Я не без надежды, что этим методом я приведу некоторых моих нескладных друзей в форму и ширину, а также других, которые вялы и чахоточны, в здоровье и бодрость. Большинство самоубийц, на которых я еще намекал, — это те, кто сохраняет определенную регулярность в принятии своего яда и заставляет его довольно хорошо смешиваться с пищей. Но самые заметные из тех, кто уничтожает себя, — это те, кто в юности впадает в этот род разврата; и приобретает определенную неловкость духа, которую нельзя отвлечь иначе, как выпивкой так часто, как они могут попасть в компанию днем, и заканчивая откровенным пьянством ночью. Эти джентльмены никогда не знают удовлетворения юности, но пропускают годы мужества и становятся дряхлыми вскоре после того, как достигают совершеннолетия. Я был крестным отцом одного из этих старых парней. Ему сейчас тридцать три года, что является критическим возрастом молодого пьяницы.
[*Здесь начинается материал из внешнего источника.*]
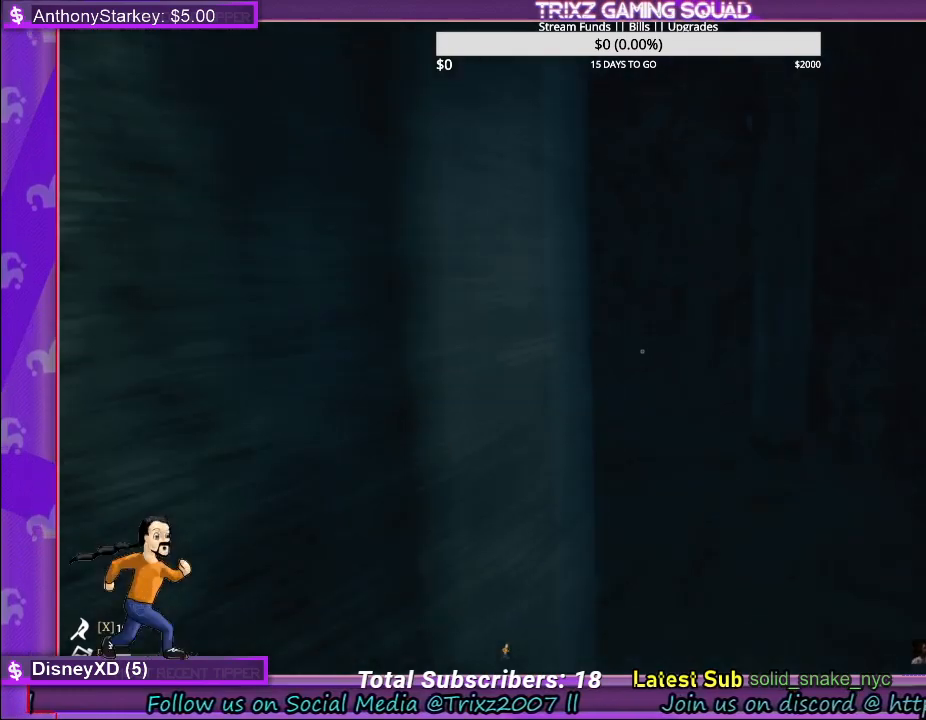
{"keys": ["shift", "w"], "mouse": [], "events": [[67, "d", "up"]]}
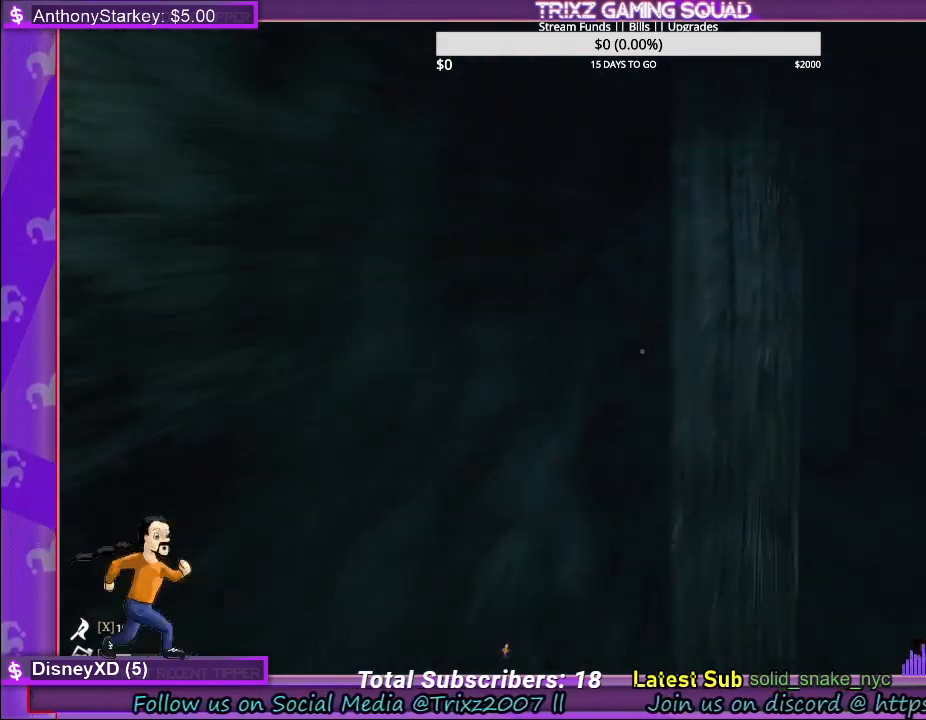
{"keys": ["shift", "w"], "mouse": [], "events": [[50, "d", "down"], [233, "d", "up"]]}
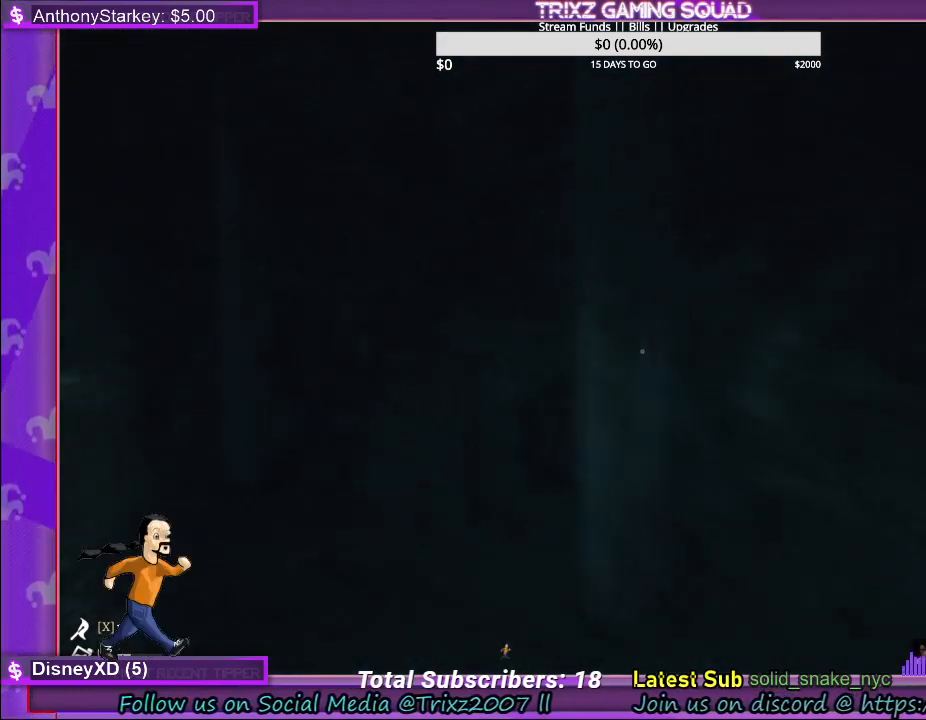
{"keys": ["shift", "w"], "mouse": [], "events": []}
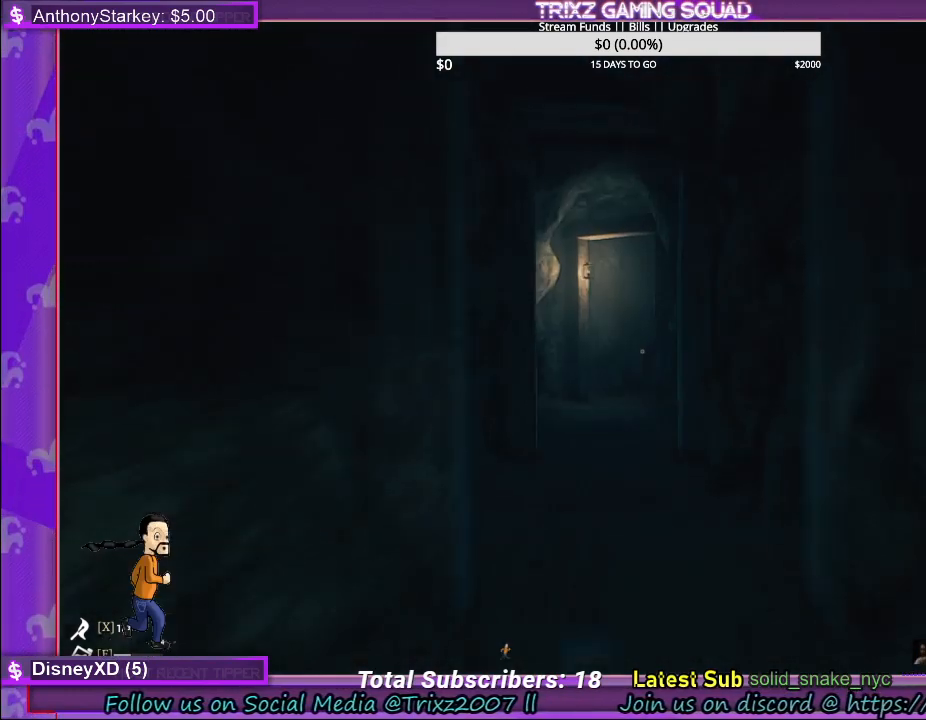
{"keys": ["shift", "w"], "mouse": [], "events": []}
Я пошел навестить этого несчастного сегодня утром с единственной целью — подшутить над ним по поводу боли и неловкости трезвости.

Но поскольку наши ошибки удваиваются, когда они затрагивают других, кроме нас самих, так этот порок еще более отвратителен в женатом, чем в холостом человеке. Тот, кто является мужем женщины чести и приходит домой перегруженный вином, еще более презренен в пропорции к тому уважению, которое мы имеем к несчастной супруге его скотства. Воображение не может создать для себя ничего более чудовищного и неестественного, чем близость между пьянством и целомудрием. Несчастная Астрея, которая является совершенством красоты и невинности, долго была так осуждена на всю жизнь. Романтические сказки о девах, преданных челюстям чудовищ, не имеют в себе ничего столь ужасного, как дар Астреи этому вакханалию.

XXII. — НОЧЬ И ДЕНЬ.

Из моих апартаментов, 13 декабря.

Один мой старый друг недавно приехал в город, и я пошел навестить его в прошлый вторник около восьми часов вечера с намерением посидеть с ним час или два и поговорить о старых историях; но, наведя о нем справки, его слуга сказал мне, что он только что лег спать. На следующее утро, как только я встал и оделся, и закончил немного дел, я снова пришел к дому моего друга около одиннадцати часов с намерением возобновить свой визит: но, спросив о нем, его слуга сказал мне, что он только что сел обедать. Короче говоря, я обнаружил, что мой старомодный друг религиозно придерживался примера своих предков и соблюдал те же часы, которые соблюдались в семье со времен Завоевания.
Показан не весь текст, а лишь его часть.